EDL 629 – Dr. Kate Rousmaniere

9/12/18

James Meredith at Ole Miss, October 1, 1962

The story of James Meredith, told from this press photo of his first day of classes, is one of a

response to intolerance; yet at the same time a portrait of crushing racism and prejudice on a

Southern college campus at the height of the Civil Rights Movement. The image depicts James

Meredith, the first black student to enroll at the University of Mississippi, attending class flanked

by Chief U.S. Marshal James McShane and Assistant Attorney General for Civil Rights, John

Doar. Tyler and I do not believe that the image is necessarily making a certain argument, as it

was a press photo. The question of argument is perhaps more suited to images like the Norman

Rockwell painting, which was deliberate in its portrayal of racism towards black children.

The image of Meredith entering the University of Mississippi is relevant to current

educators for several reasons. First, the issue of access to higher education for African

Americans has not been resolved. Access to higher education is a tiered system built on the

facade on equality. While it is true all people can, in theory, be admitted to an institution of

higher learning, systemic factors like tuition, quality of K-12 education, and generational wealth

or socio-economic status still play an outsized role in what college African Americans can

actually attend. Educators must be aware of the systemic inequities built into the United States’

model of education and actively seek to remove barriers of injustice.

Second, many colleges and universities still struggle with fostering an inclusive,

multicultural campus climate for African Americans. Meredith’s admission to the University of

Mississippi did not magically end his struggles with racism in Oxford, Mississippi and did little
to change Ole Miss’ stance towards integration.1 Nor did his admission mean campuses across

the nation would somehow expunge their hostility to integration. The riots surrounding

Meredith’s arrival on campus may be more historically exciting than the narrative of his sixteen

months at Ole Miss, but it is foolish to believe Meredith’s struggles ended when he went to his

first class -- because they surely didn’t.2 Educators must work to provide a culturally relevant

curriculum to students.
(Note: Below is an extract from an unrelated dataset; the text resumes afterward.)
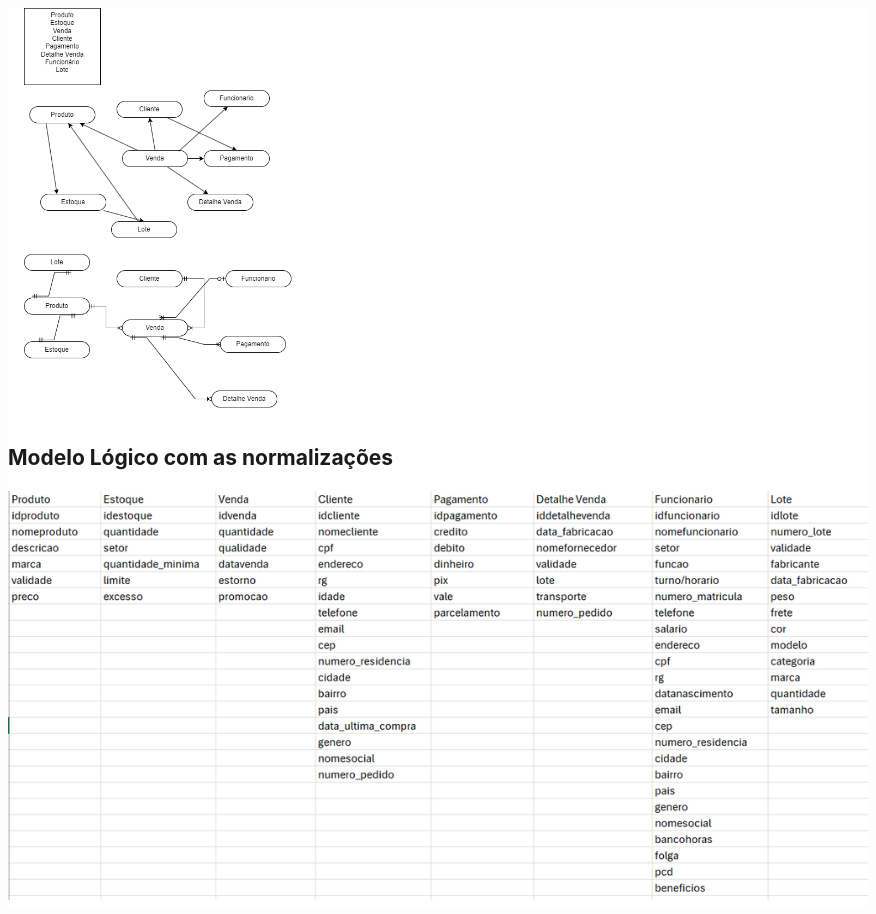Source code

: <img src="modeloconceitual.png" width=300 height=400>

## Modelo Lógico com as normalizações

<img src="modelologico.png">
Understanding that campuses and K-12 schools should be a microcosm

of the United States’ pluralistic society is key creating an educational climate where all people

see their identities reflected in both academic and student life.

As far as our reactions were concerned, Tyler focused on the somber faces in the photo.

Clearly, he reasoned, something had either taken place before the photo’s capture that brought

down everyone’s spirits, and especially that it took a heavy federal presence to simply allow

Meredith to enroll in school and attend his classes unmolested. In a brief way, Evan reasoned

that this was the historical context of the image. One of a confrontation in the deeply racialized

atmosphere of Southern segregation and the beginnings of its dismantling. We both were careful

to plot the chronology behind the photo, specifically after the riots and Ross Barnett’s “I love

Mississippi” speech, where he subtly signaled his plans to push back against the federal

government’s integrationist policies.

Evan also noted a continuity with other photos of black students wherein we see white

students, presumably hurling epithets at the black students despite the presence of federal

marshals. The two of us did not want to speculate about Meredith to a great amount, but noted

that he looked resolute, but just short of shaken. From the start, we reached many of the same

1
Nadine Chodas, "James Meredith and the Integration of Ole Miss," The Journal of Blacks in
Higher Education, no. 16 (1997): 112-22.
2
Charles, W. Eagles, The Price of Defiance: James Meredith and the Integration of Ole Miss,
(Chapel Hill: University of North Carolina Press, 2009), 447.
conclusions quickly, that the photo did not have a visible argument as a press photo, but that it

spoke volumes about the institution of segregation in Southern schools, inaccessibility to

education for blacks, and a region’s resistance to move in a civilized direction.